Suscintamente, os ministros Rogério Schietti Cruz e Antônio Saldanha
Palheiro, vencidos, concluíram não ser cabível o recurso de apelação pela
acusação, em respeito ao princípio da soberania dos veredictos, uma vez que os
jurados podem absolver o réu por qualquer motivo.
Enquanto os ministros Sebastião Reis Júnior, Maria Thereza de Assis Moura e
Nefi Cordeiro (2017), mesclado o posicionamento adotado no HC 288.054/SP com o
posicionamento vencido dos ministros Rogério Schietti Cruz e Antônio Saldanha
Palheiro neste HC 350.895/RJ, decidiram que a formulação do quesito absolutório
genérico é obrigatória, sendo possível a absolvição por clemência, contudo, é
possível a anulação do julgamento por meio de apelação da acusação, por uma
única vez, sob o argumento de contrariedade à prova dos autos.
Lado outro, no julgamento pelo Supremo Tribunal Federal do Recurso
Ordinário em Habeas Corpus 117.076 Paraná, o Relator, ministro Celso de Mello,
apreciando o pleito, assim se manifestou:

[...] não mais se revela viável a utilização, pelo órgão da acusação, do


recurso de apelação (CPP, art. 593, III, “d”) como meio de impugnação às
decisões absolutórias proferidas pelo Tribunal do Júri com apoio na
resposta dada pelo Conselho de Sentença ao quesito genérico de
absolvição penal (CPP, art. 483, III, e respectivo § 2º). (BRASIL, 2019, p. 8).
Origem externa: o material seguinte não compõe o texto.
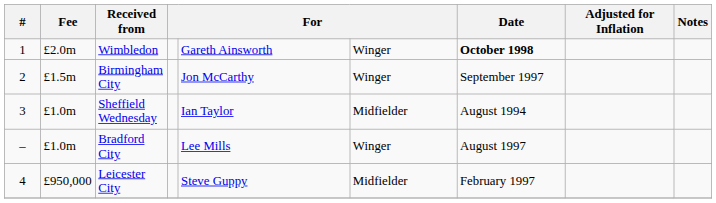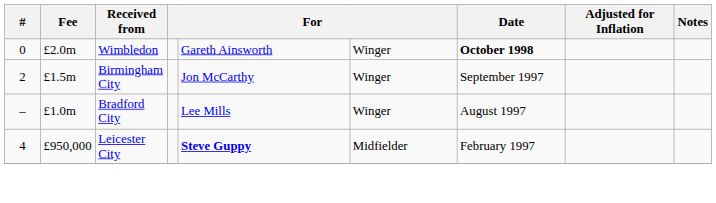Wimbledon | #: 1 -> 0
- row: 3 | £1.0m | Sheffield Wednesday | Ian Taylor | Midfielder | August 1994
Leicester City | column 5: normal -> bold
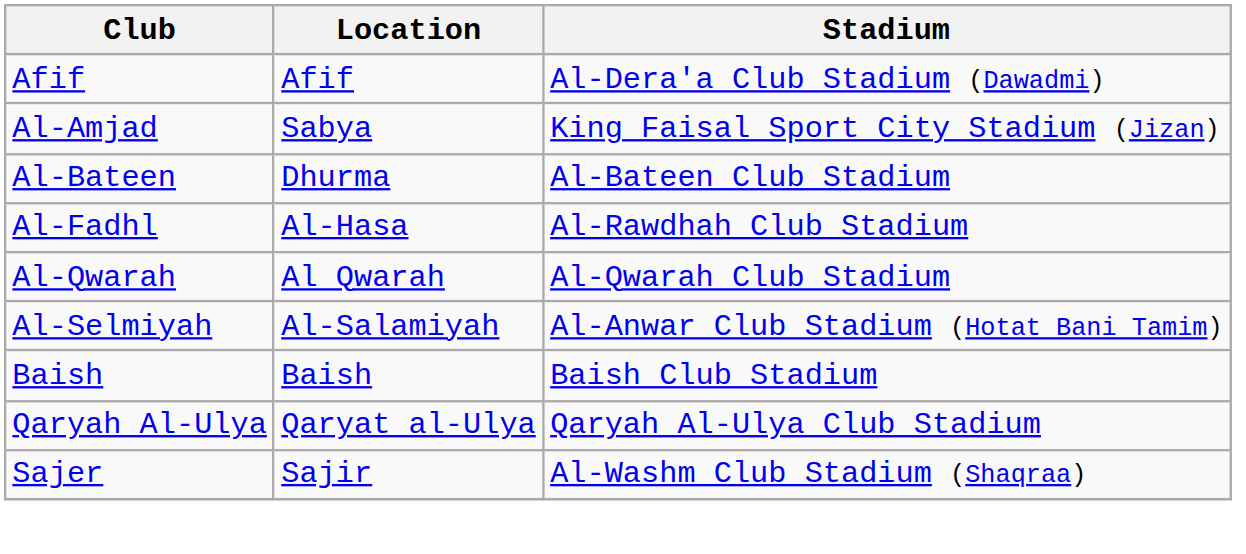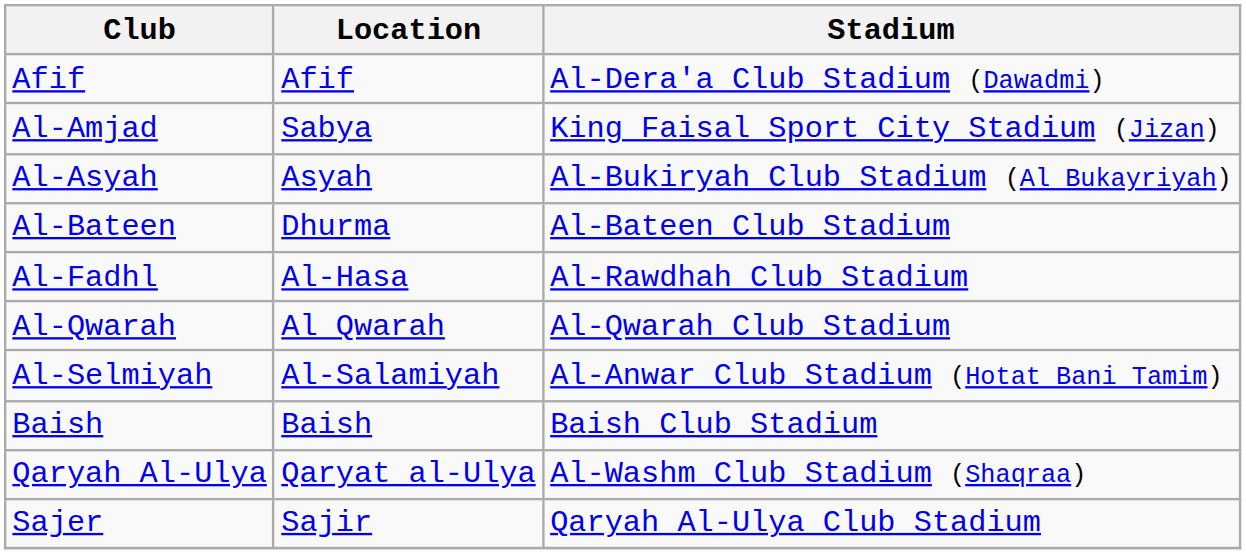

Porém, o julgamento do ministro Celso de Mello não representa a posição da


maioria dos membros do STF, permanecendo em aberto o presente debate.
Com base nessa elucidação e a partir dos diferentes posicionamentos
adotados pelos tribunais superiores, a pesquisa resume-se a analisar, levando em
consideração o princípio da soberania dos veredictos e a íntima convicção, o
cabimento do recurso de apelação da alínea “d”, inciso III, do art. 593, do CPP, pela
acusação, quando o réu for absolvido com base no quesito genérico, sendo a
decisão dos jurados manifestamente contrária à prova dos autos, concorrendo,
assim, para a relevante discussão que há acerca do tema.